Understanding the normal state of human tissue transcriptome profiles is essential for recognizing tissue disease states and identifying disease markers. Recently, the Human Protein Atlas and the FANTOM5 consortium have each published extensive transcriptome data for human samples using Illumina-sequenced RNA-Seq and Heliscope-sequenced CAGE.
Here, a team led by researchers at the Karolinska Institute, report on the first large-scale complex tissue transcriptome comparison between full-length versus 5′-capped mRNA sequencing data. Overall gene expression correlation was high between the 22 corresponding tissues analyzed (R > 0.8). For genes ubiquitously expressed across all tissues, the two data sets showed high genome-wide correlation (91% agreement), with differences observed for a small number of individual genes indicating the need to update their gene models. Among the identified single-tissue enriched genes, up to 75% showed consensus of 7-fold enrichment in the same tissue in both methods, while another 17% exhibited multiple tissue enrichment and/or high expression variety in the other data set, likely dependent on the cell type proportions included in each tissue sample.

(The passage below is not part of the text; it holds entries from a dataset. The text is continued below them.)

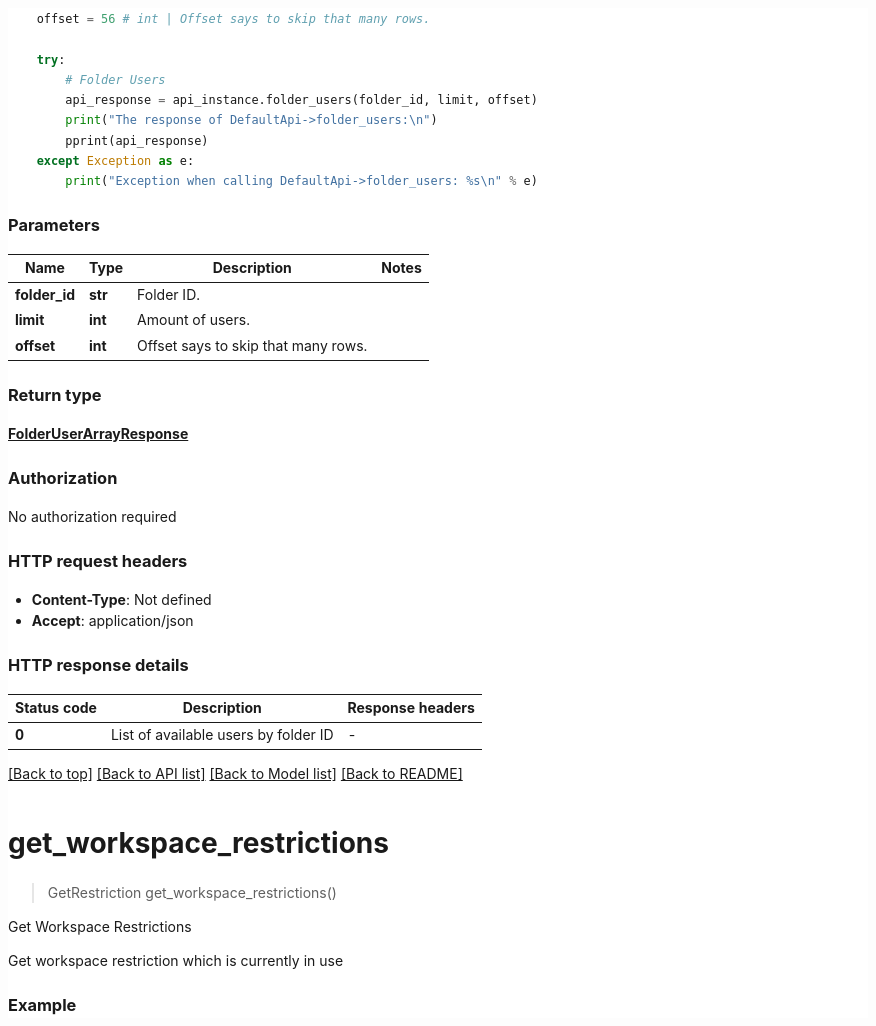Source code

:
 ```python
    offset = 56 # int | Offset says to skip that many rows.

    try:
        # Folder Users
        api_response = api_instance.folder_users(folder_id, limit, offset)
        print("The response of DefaultApi->folder_users:\n")
        pprint(api_response)
    except Exception as e:
        print("Exception when calling DefaultApi->folder_users: %s\n" % e)
```



### Parameters


Name | Type | Description  | Notes
------------- | ------------- | ------------- | -------------
 **folder_id** | **str**| Folder ID. | 
 **limit** | **int**| Amount of users. | 
 **offset** | **int**| Offset says to skip that many rows. | 

### Return type

[**FolderUserArrayResponse**](FolderUserArrayResponse.md)

### Authorization

No authorization required

### HTTP request headers

 - **Content-Type**: Not defined
 - **Accept**: application/json

### HTTP response details

| Status code | Description | Response headers |
|-------------|-------------|------------------|
**0** | List of available users by folder ID |  -  |

[[Back to top]](#) [[Back to API list]](../README.md#documentation-for-api-endpoints) [[Back to Model list]](../README.md#documentation-for-models) [[Back to README]](../README.md)

# **get_workspace_restrictions**
> GetRestriction get_workspace_restrictions()

Get Workspace Restrictions

Get workspace restriction which is currently in use

### Example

Comparison of overall correlation values between 22 tissue samples chosen from the FANTOM5 and HPA data sets. (A) The dotplot shows the ranges of correlation values between each of the 27 tissue samples in FANTOM5 data set against all of the 75HPA tissue samples (brain, colon, heart, lung, and testis each has two samples coming from the same tissue). (B) Hierarchical clustering shows tissue relationships within the 27 FANTOM5 samples. The heatmap shows subtle differences in the correlation relationship of HPA tissue samples to FANTOM5 tissues samples. All correlation scores were calculated as pair-wise Spearman correlation coefficients between the tissue samples.
These results show that RNA-Seq and CAGE tissue transcriptome data sets are highly complementary for improving gene model annotations and highlight biological complexities within tissue transcriptomes. Furthermore, integration with image-based protein expression data is highly advantageous for understanding expression specificities for many genes.